Fermi la vortaro/Closing the Dictionary
de AllenHartwell, 2014-majo-28
Mesaĝoj: 28
Lingvo: English
AllenHartwell (Montri la profilon) 2014-majo-28 13:14:06
Fenris_kcf (Montri la profilon) 2014-majo-28 16:22:39
PS:
AllenHartwell:Fermi la vortaroYou even "forgot" the accusative! +5 troll points
AllenHartwell (Montri la profilon) 2014-majo-28 16:37:01
Fenris_kcf:OK, now there's no more doubt that you are nothing but a troll.I gave an example of how this was already done. There wasn't a word for potato because the Europeans who spoke Esperanto didn't need one until potatos were brought back from the New World. Rather than making up some arbitrary new root, a compound was modeled after the French pomme de terre. It wasn't needed. There was a better way because there were already roots to express the concept. I think after over a century of constant use, we would have more than enough roots to express any concept anyone would have without having to keep tinkering with everything.
PS:AllenHartwell:Fermi la vortaroYou even "forgot" the accusative! +5 troll points
I did realize I forgot the -n afterwards. It wouldn't let me edit the title.
nornen (Montri la profilon) 2014-majo-28 17:56:26
AllenHartwell:There wasn't a word for potato because the Europeans who spoke Esperanto didn't need one until potatos were brought back from the New World.How many Esperanto speakers were there before potatoes were introduced to Europe? Just give me a rough estimate.
Eltwish (Montri la profilon) 2014-majo-29 00:41:03
That said, I would agree that one should avoid introducing new roots without first attempting to express the concept with the existing Esperanto wordstock and morphology, and that a limited ability to do so is not an excuse for a wholesale annexation of Greek.
RiotNrrd (Montri la profilon) 2014-majo-29 02:21:17
In general the Esperanto community is pretty good about trying to build things out of existing roots first. But sometimes that leads to twelve-syllable monstrosities that a much shorter neologism can take care of. This becomes especially attractive if the particular neologism is already pretty widely understood internationally. It's a last resort - or should be - but it shouldn't be written off. Especially because it never will be. There will be a lot more official roots in the 2114 dictionaries than there are in ours today.
There's theoretical purity, and then there's real-world practicality. Go with practicality. It'll never be more than an approximation of the theory, but it's a heck of a lot easier to work with. And practicality IS the original driver for Esperanto, after all. The language is something you use, not something you display on a pedestal.
Rejsi (Montri la profilon) 2014-majo-29 02:30:00
For example, at one point in time, we thought the atom was the smallest division of matter. Then we discovered electrons, protons, neutrons, etc. Now we have crazy things like quarks and muons. There isn't a good way to just describe these in Esperanto with current roots. You have to make up new ones.
Edit: Oops. Just realized RiotNrrd said the same thing.
Eltwish (Montri la profilon) 2014-majo-29 02:50:30
kaŝperanto (Montri la profilon) 2014-majo-29 15:12:43
AllenHartwell:Potatoes were in Europe well before the 1800s, kamarado. There were certainly no Esperantists around to be making new words.

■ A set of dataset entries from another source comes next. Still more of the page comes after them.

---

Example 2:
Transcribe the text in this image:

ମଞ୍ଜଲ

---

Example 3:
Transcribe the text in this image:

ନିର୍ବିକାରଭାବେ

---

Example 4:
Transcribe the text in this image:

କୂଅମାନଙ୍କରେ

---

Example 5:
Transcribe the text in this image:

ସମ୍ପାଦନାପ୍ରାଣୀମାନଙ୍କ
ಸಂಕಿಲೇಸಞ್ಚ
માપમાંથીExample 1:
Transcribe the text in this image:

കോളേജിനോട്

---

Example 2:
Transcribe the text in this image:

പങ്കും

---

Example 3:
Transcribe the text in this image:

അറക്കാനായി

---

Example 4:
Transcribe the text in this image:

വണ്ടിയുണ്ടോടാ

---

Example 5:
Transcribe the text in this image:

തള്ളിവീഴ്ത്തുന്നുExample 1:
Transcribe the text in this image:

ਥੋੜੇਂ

I realize that you may have meant to say that they took the same approach to potato as the French, but it comes across as you implying that potatoes were brought from the new world when Esperanto existed.Fenris_kcf:OK, now there's no more doubt that you are nothing but a troll.I gave an example of how this was already done. There wasn't a word for potato because the Europeans who spoke Esperanto didn't need one until potatos were brought back from the New World. Rather than making up some arbitrary new root, a compound was modeled after the French pomme de terre. It wasn't needed. There was a better way because there were already roots to express the concept. I think after over a century of constant use, we would have more than enough roots to express any concept anyone would have without having to keep tinkering with everything.
PS:AllenHartwell:Fermi la vortaroYou even "forgot" the accusative! +5 troll points
I did realize I forgot the -n afterwards. It wouldn't let me edit the title.
About the actual subject, I can agree and disagree. Maybe we should close the dictionary to new roots and allow only new constructions, but a better approach would allow for some new roots to be adopted if the need arises. Esperanto is entirely different from a natural language in its word construction capabilities, so a closed dictionary in the sense I described would not necessarily be the death of the language.